The bill is in response to a federal lawsuit by the American Civil Liberties Union against the Rowan County Board of Commissioners, who opened 97% of its meetings with explicitly Christian prayers since 2007, according to the lawsuit.

The First Amendment of the Bill of Rights states outright that "Congress shall make no law respecting an establishment of religion." The Establishment Clause, as it became known, was incorporated to apply to the states in the Supreme Court Decision Everson v. Board of Education in 1947. Subsequent Supreme Court decisions have interpreted the Establishment Clause to restrict the promotion of a religion by state governments. With such a case history against them, what makes North Carolina lawmakers think they can get around this?

The answer is states' rights, or at least a particular interpretation of state’s rights. The bill’s actual text reads:

"Whereas, this prohibition does not apply to states, municipalities, or schools ...

... Whereas, each state in the union is sovereign and may independently determine how that state may make laws respecting an establishment of religion."

Essentially the legislators who proposed the bill are attempting to apply an age-old argument that has been unsuccessful every time it has been tried against decisions ranging from the Emancipation Proclamation, school desegregation, and Obamacare: nullification. The Supreme Court, who has ruled in favor of the Supremacy Clause of the Constitution time and time again, has never accepted it. But that is not stopping some North Carolina lawmakers from charging in, nullification arguments blazing.

Moving on from this discredited piece of legal theory, House Bill 494 goes on to state:

"SECTION 1. The North Carolina General Assembly asserts that the Constitution of the United States of America does not prohibit states or their subsidiaries from making laws respecting an establishment of religion.

SECTION 2. The North Carolina General Assembly does not recognize federal court rulings which prohibit and otherwise regulate the State of North Carolina, its public schools, or any political subdivisions of the State from making laws respecting an establishment of religion."

While the bill does not go as far as to outright state that North Carolina has a state religion, it gives every municipality in the state the power to establish an official religion. This is not the church and state divide growing smaller. This is basically declaring a free-for-all when it comes to matter of church and state, placing no restrictions whatsoever on laws concerning religion, again in violation of the Establishment Clause.

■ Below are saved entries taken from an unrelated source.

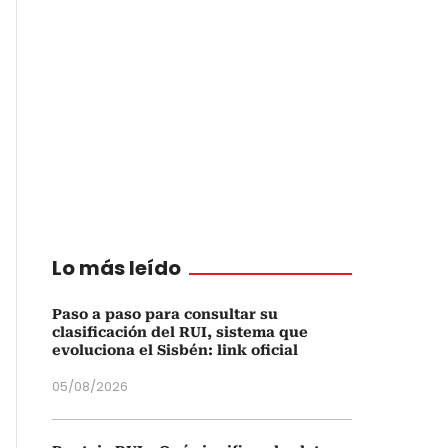
Lo más leído
Paso a paso para consultar su
clasificación del RUI, sistema que
evoluciona el Sisbén: link oficial
05/08/2026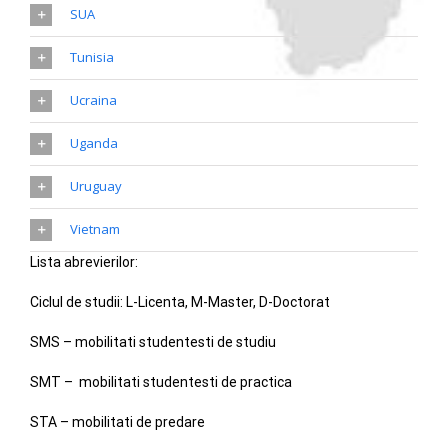
SUA
Tunisia
Ucraina
Uganda
Uruguay
Vietnam
Lista abrevierilor:
Ciclul de studii: L-Licenta, M-Master, D-Doctorat
SMS – mobilitati studentesti de studiu
SMT – mobilitati studentesti de practica
STA – mobilitati de predare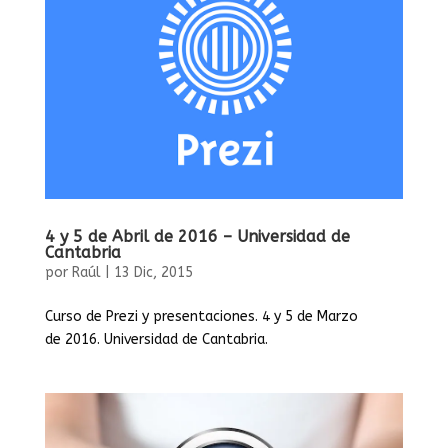
4 y 5 de Abril de 2016 – Universidad de
Cantabria
por
Raúl
|
13 Dic, 2015
Curso de Prezi y presentaciones. 4 y 5 de Marzo
de 2016. Universidad de Cantabria.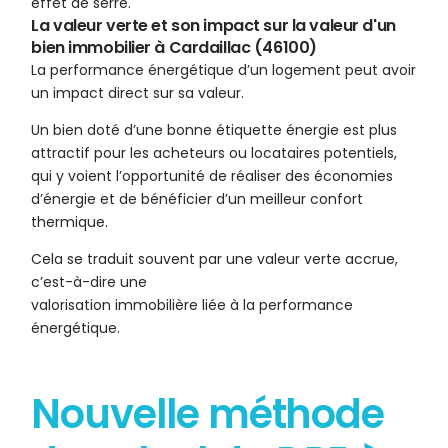
effet de serre.
La valeur verte et son impact sur la valeur d'un
bien immobilier à Cardaillac (46100)
La performance énergétique d’un logement peut avoir
un impact direct sur sa valeur.
Un bien doté d’une bonne étiquette énergie est plus
attractif pour les acheteurs ou locataires potentiels,
qui y voient l’opportunité de réaliser des économies
d’énergie et de bénéficier d’un meilleur confort
thermique.
Cela se traduit souvent par une valeur verte accrue,
c’est-à-dire une
valorisation immobilière liée à la performance
énergétique.
Nouvelle méthode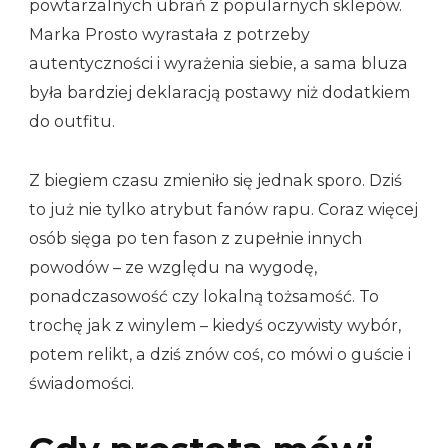
powtarzalnych ubrań z popularnych sklepów.
Marka Prosto wyrastała z potrzeby
autentyczności i wyrażenia siebie, a sama bluza
była bardziej deklaracją postawy niż dodatkiem
do outfitu.
Z biegiem czasu zmieniło się jednak sporo. Dziś
to już nie tylko atrybut fanów rapu. Coraz więcej
osób sięga po ten fason z zupełnie innych
powodów – ze względu na wygodę,
ponadczasowość czy lokalną tożsamość. To
trochę jak z winylem – kiedyś oczywisty wybór,
potem relikt, a dziś znów coś, co mówi o guście i
świadomości.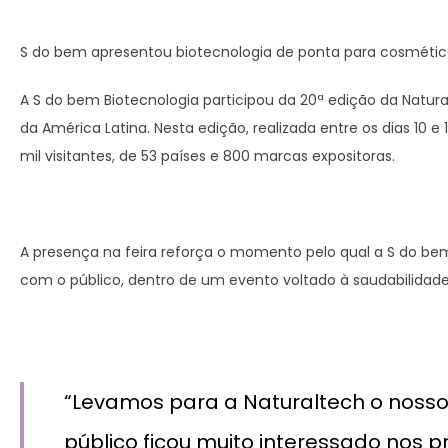
S do bem apresentou biotecnologia de ponta para cosmétic
A S do bem Biotecnologia participou da 20ª edição da Natura
da América Latina. Nesta edição, realizada entre os dias 10 e
mil visitantes, de 53 países e 800 marcas expositoras.
A presença na feira reforça o momento pelo qual a S do b
com o público, dentro de um evento voltado à saudabilidade
“Levamos para a Naturaltech o nosso 
público ficou muito interessado nos 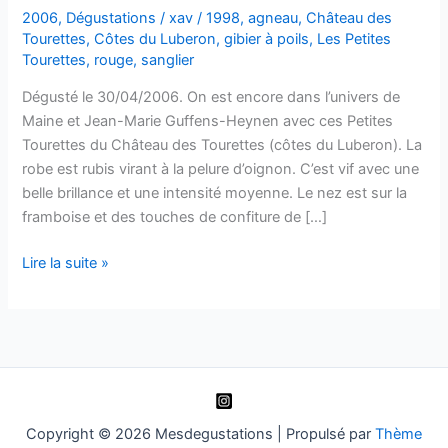
2006
,
Dégustations
/
xav
/
1998
,
agneau
,
Château des
Tourettes
,
Côtes du Luberon
,
gibier à poils
,
Les Petites
Tourettes
,
rouge
,
sanglier
Dégusté le 30/04/2006. On est encore dans l’univers de
Maine et Jean-Marie Guffens-Heynen avec ces Petites
Tourettes du Château des Tourettes (côtes du Luberon). La
robe est rubis virant à la pelure d’oignon. C’est vif avec une
belle brillance et une intensité moyenne. Le nez est sur la
framboise et des touches de confiture de […]
Côtes
Lire la suite »
du
Luberon
–
Les
Petites
Tourettes
–
Copyright © 2026 Mesdegustations | Propulsé par
Thème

North Carolina has had a rash of extremely conservative bills introduced since the state legislatures turned Republican in 2010. There have been bills to greatly restrict abortion rights, requiring people applying for social assistance to submit to criminal background checks, and eliminating early voting on Sunday because according to House Majority Leader Edgar Sterns, "some things you just shouldn’t do on Sundays." One wonders what piece of legislation is coming next from the Tar Heel state.